The new guidelines, which the official said would take effect almost immediately, would prevent the Federal Bureau of Investigation from portraying a reporter as a co-conspirator in a criminal leak as a way to get around a legal bar on secret search warrants for reporting materials, as an agent did in a recently revealed search warrant affidavit involving a Fox News reporter.
They would also make it harder — though not impossible — for prosecutors to obtain a journalist’s calling records from telephone companies without giving news organizations advance notice, as the department recently did in obtaining a sweeping set of phone records for reporters with The Associated Press. Notifying news organizations in advance would give them a chance to contest the request in court.
“This is as far as the department can go on its own until Congress passes the media shield legislation,” the Justice Department official said, referring to a bill, which the Obama administration backed amid a furor over leak investigations, that would let judges rather than prosecutors be the ultimate decision-makers about subpoenas for journalists’ phone records, among other matters.
Mr. Holder briefed President Obama about the changes at the White House on Friday morning, officials said. Mr. Holder had held a series of meetings with newsroom leaders and lawyers for media companies in recent weeks.
In May, a 2010 affidavit was unsealed that sought a warrant for e-mails from the Google account of James Rosen of Fox News in which he corresponded with a State Department analyst who was suspected of leaking classified information about North Korea.
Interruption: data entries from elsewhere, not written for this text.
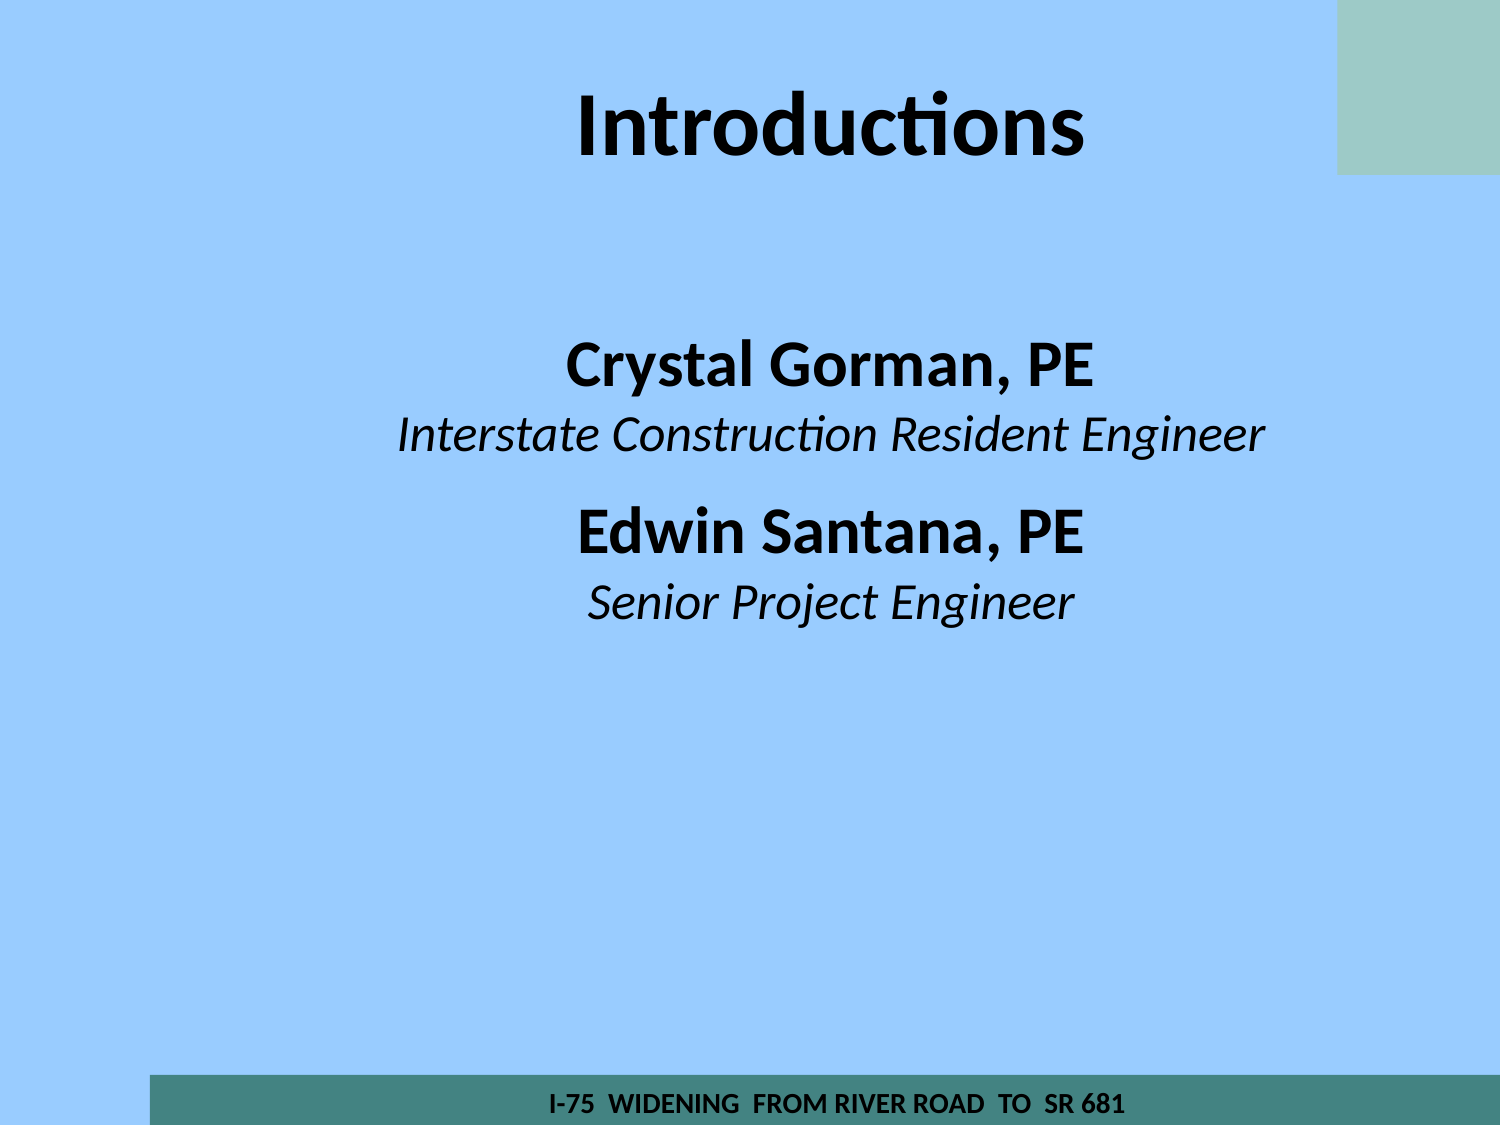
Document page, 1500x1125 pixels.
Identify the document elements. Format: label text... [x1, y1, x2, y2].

text_box Crystal Gorman, PE Interstate Construction Resident Engineer Edwin Santana, PE Senior Project Engineer [281, 312, 1382, 925]
text_box I-75 WIDENING FROM RIVER ROAD TO SR 681 [174, 1077, 1500, 1125]
text_box [149, 1074, 1500, 1125]
text_box Introductions [237, 24, 1425, 213]
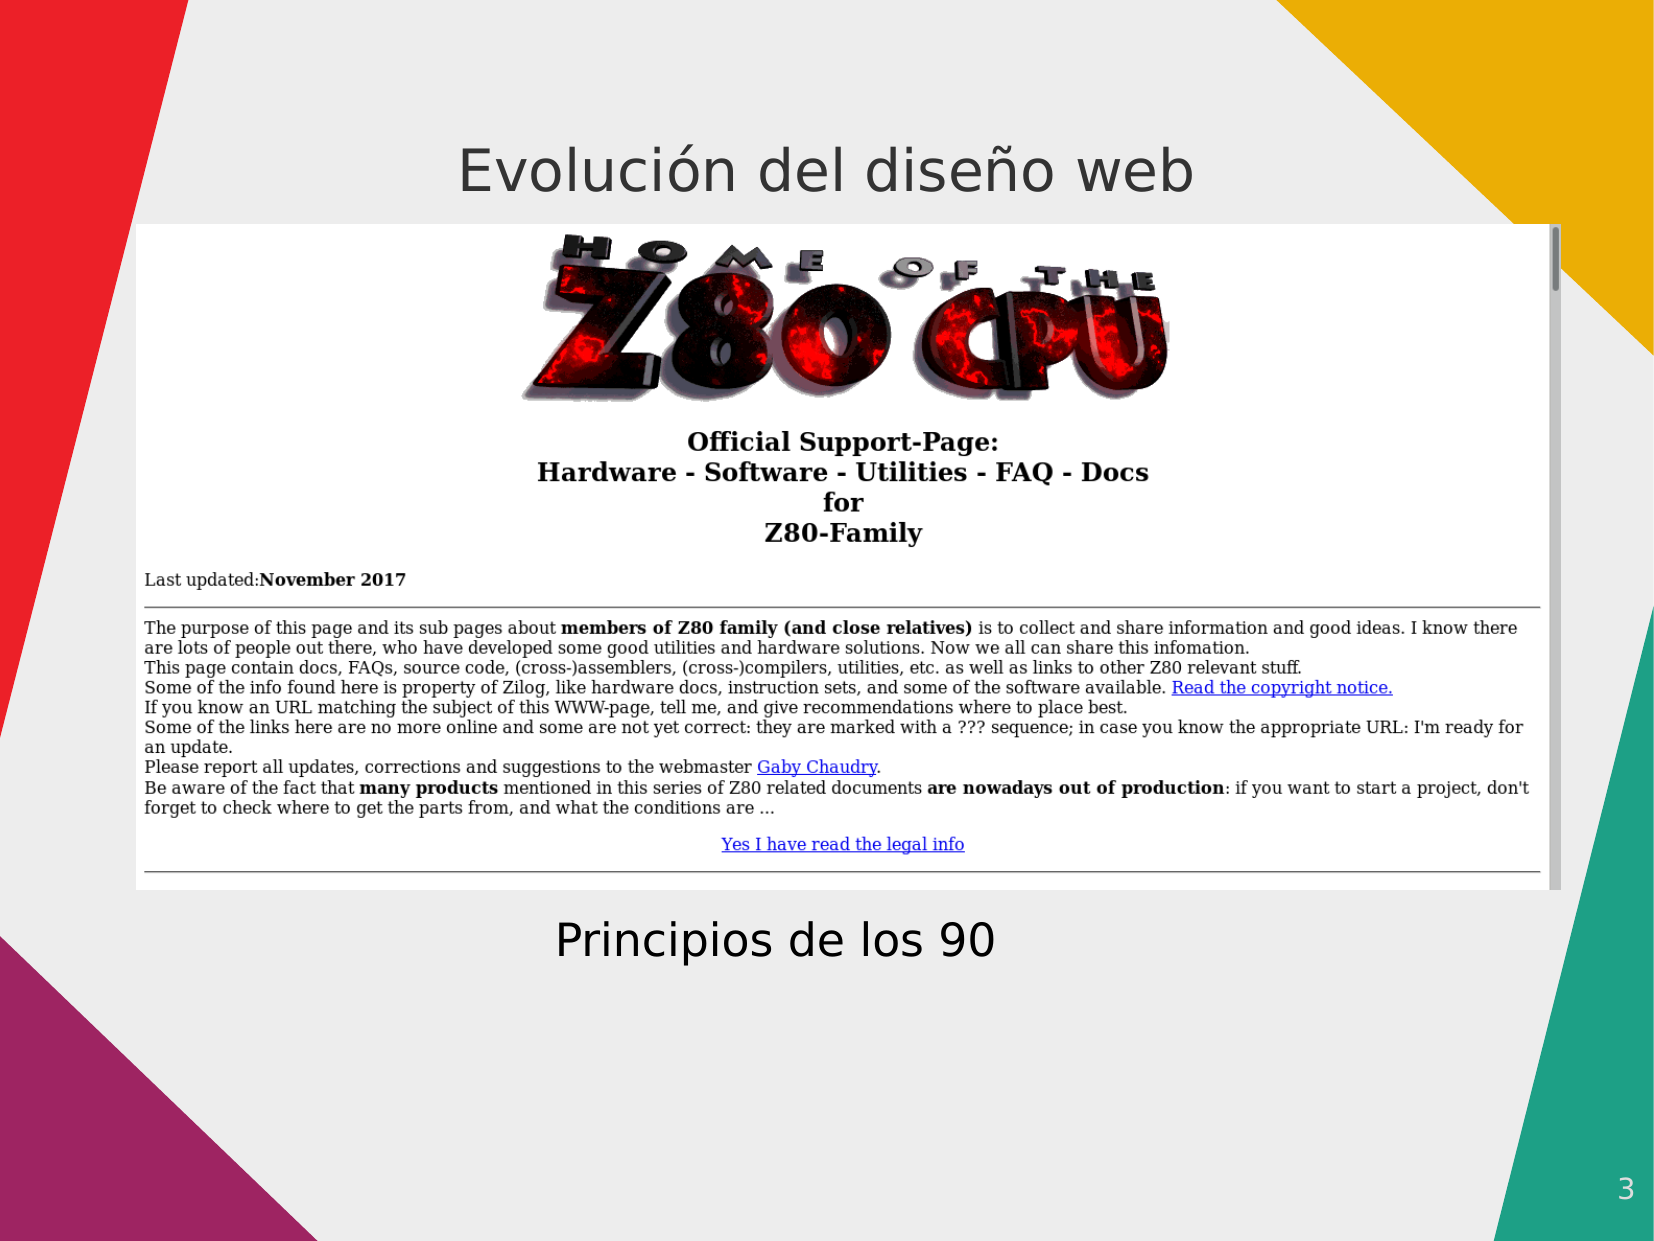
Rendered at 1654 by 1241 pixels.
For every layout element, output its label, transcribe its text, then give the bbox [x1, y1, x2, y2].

picture [136, 224, 1561, 890]
title Evolución del diseño web [114, 73, 1539, 271]
text_box Principios de los 90 [540, 906, 1081, 976]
The disclosure touched off a furor among journalists.
Congress, under the Privacy Protection Act, has generally forbidden search warrants for journalists’ work materials, but a federal statute makes an exception to that rule if the reporter is suspected of committing a crime. In the Fox News request, an F.B.I. agent wrote that Mr. Rosen qualified for that exception because he had violated the Espionage Act by seeking secrets to report, including by flattering the analyst and trying to conceal their communications.
No American journalist has ever been prosecuted for gathering and publishing classified information, so the language raised the prospect that the Obama administration — which has brought an unprecedented number of leak cases — was taking its crackdown to a new level. But the administration insisted that it never intended to charge Mr. Rosen.
The revision to the guidelines would essentially forbid prosecutors to use such a tactic to get around the Privacy Protection Act by imposing additional barriers to obtaining a search warrant for a reporter’s records.
The revised policy, the official said, will say that the exception to the Privacy Protection Act may be invoked only when the member of the news media “is the focus of the criminal investigation for conduct going beyond ordinary news-gathering activities.” Search warrants directed at reporters will not be allowed “if the sole purpose is the investigation of a person other than” the reporter.
In addition, the new guidelines will require the attorney general to sign off on any exception to that prohibition. Previously, a deputy assistant attorney general could do so.
The Justice Department also disclosed in May that it had obtained calling records for more than 20 telephone lines of A.P. offices and journalists, including their home phones and cellphones, in connection with an investigation into a leak about a foiled bomb plot in Yemen in 2012.